Otomo was still almost an apprentice animator when he made this seductively accomplished picture. In his early 30s he was one of Japan's most popular creators of manga -- fat comic books, slapped onto thick newsprint pages in dynamic diagonals, designed to be read at blistering speeds. (Manga are not a fringe cult, but a major commercial force: Top titles can unload six million copies a week, spinning off animated and live-action TV shows and features, as well as lucrative toy-driven merchandise.) Otomo was the acclaimed writer and artist of multi-volume sagas like Fire Ball, Domu, and the original magazine version of Akira, reprinted in the States by Marvel's Epic Comics division. Otomo has made two live-action movies (Give Me a Gun, Give Me Freedom in 1988, and World Apartment Horror in 1991), but his only work in animation prior to Akira had been a few short films. Right out of the gate he has redeemed one of the central promises of animation: its power to conjure up new worlds.

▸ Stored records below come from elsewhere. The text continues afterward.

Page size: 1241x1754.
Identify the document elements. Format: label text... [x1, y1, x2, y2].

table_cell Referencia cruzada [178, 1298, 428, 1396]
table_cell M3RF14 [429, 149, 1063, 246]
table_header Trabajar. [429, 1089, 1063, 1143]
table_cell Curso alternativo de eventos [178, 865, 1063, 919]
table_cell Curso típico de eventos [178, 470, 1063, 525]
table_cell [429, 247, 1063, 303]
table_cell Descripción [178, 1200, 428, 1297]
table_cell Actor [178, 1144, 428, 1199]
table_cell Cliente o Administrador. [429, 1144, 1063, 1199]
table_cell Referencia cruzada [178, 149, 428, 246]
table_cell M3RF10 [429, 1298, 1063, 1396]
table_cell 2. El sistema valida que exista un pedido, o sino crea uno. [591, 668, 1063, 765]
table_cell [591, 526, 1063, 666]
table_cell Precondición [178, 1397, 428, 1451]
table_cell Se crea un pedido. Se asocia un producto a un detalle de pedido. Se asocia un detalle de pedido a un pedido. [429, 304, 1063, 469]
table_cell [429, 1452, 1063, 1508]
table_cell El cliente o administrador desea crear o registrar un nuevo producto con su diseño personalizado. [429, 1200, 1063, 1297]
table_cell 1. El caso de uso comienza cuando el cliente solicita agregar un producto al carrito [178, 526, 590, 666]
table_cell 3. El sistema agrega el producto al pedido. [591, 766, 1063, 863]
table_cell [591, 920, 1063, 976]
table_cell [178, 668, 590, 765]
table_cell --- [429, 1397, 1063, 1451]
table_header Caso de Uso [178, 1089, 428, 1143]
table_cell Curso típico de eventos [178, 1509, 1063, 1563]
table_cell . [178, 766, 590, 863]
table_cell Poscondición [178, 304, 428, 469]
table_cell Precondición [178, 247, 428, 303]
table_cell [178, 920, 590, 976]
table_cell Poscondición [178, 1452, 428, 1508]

If movement is the essence of animation, the essence of Otomo's animation is movement not so much of figures, but of the camera through space -- swooping around high-rise monuments bristling with embellishments. It is movement -- specifically, its degree of naturalism -- that is often a sore point among American cartoon fanciers. Some, steeped in the Disney/Warners establishment tradition, make a fetish of "complete animation" and reflexively slag off the so-called "limited animation" of Japan. But apart from its agile camera moves, the crowning glories of Japanese animation have always been the boldness of its concepts and the visceral grandiosity of its designs. The animation in Akira is fuller than usual for Japan (Otomo, too, is a Disney fan), but what matters most is that his feast of visual ingenuity has real heat and passion behind it. The hallucinations that terrorize poor Tetsuo late one night, as his transformation is kicking in, look and feel authentic, like nightmares we could really suffer through. A taste of reality like that, a flash of earned empathy, is a more promising step for animation than all the technical artifice in Toontown.